The liberty, which we have, now, given to the State Respondents/authorities concerned to proceed with their decision to invite fresh tenders for settlement of the retail vend of Math Chowmuhani FL shop is without prejudice to the rights of the parties concerned in WP(C) 85/2006, which is pending for disposal. 14. Before parting with this appeal, it is further made clear that the observations made hereinabove shall not have any bearing on the question of maintainability and/or merit of WP (C) No. 85/2006. 15. No order as to costs.

**DATASET RECORDS**

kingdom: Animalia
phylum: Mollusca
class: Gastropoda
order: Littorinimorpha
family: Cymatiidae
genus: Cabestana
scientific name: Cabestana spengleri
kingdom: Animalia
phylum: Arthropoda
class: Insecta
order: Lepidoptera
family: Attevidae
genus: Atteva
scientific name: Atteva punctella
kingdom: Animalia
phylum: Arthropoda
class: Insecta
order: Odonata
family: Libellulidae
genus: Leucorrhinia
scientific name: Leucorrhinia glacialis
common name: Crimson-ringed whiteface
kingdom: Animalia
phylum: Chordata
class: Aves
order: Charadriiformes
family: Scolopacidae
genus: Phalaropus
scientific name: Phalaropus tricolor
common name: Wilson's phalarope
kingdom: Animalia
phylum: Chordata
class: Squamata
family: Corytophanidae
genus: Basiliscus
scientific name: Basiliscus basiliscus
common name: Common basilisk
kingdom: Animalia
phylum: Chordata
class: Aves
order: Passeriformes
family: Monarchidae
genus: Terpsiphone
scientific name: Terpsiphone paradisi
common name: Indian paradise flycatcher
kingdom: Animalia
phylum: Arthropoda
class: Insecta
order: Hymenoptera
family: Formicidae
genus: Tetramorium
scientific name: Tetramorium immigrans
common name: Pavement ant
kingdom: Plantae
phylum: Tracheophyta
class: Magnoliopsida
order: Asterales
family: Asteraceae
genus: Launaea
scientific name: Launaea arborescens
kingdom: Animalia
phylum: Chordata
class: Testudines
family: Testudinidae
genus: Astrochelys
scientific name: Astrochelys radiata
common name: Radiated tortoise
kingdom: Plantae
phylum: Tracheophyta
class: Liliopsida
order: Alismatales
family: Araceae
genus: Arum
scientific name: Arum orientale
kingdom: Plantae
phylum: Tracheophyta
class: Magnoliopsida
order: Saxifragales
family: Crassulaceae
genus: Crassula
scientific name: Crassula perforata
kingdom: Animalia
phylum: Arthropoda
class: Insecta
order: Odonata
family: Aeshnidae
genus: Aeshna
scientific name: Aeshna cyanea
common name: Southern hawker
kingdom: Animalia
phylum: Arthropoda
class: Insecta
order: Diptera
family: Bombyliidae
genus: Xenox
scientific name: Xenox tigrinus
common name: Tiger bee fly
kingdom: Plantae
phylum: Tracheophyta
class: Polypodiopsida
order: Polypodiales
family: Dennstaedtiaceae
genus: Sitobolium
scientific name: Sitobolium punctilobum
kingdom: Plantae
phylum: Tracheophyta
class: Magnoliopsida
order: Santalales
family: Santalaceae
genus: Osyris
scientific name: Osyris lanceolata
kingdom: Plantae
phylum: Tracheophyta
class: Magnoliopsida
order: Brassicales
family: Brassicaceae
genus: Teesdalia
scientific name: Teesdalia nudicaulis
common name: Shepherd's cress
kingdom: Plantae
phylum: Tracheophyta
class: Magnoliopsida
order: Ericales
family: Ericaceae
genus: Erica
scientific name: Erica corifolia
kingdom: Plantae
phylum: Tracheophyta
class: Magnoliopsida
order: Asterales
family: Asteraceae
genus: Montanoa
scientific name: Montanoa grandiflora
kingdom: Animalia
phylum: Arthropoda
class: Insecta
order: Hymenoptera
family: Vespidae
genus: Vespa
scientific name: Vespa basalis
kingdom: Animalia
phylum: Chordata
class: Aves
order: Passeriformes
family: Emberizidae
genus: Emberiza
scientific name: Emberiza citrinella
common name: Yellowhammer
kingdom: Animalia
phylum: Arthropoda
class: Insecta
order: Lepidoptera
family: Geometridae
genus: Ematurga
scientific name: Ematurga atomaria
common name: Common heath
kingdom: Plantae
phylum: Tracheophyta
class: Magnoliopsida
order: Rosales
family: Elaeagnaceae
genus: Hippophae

**DIRECTIONS**
In the excerpted text, which shop's retail vend may the authorities invite fresh tenders to settle?

**ANSWER TO THE EXERCISE**
Math Chowmuhani FL shop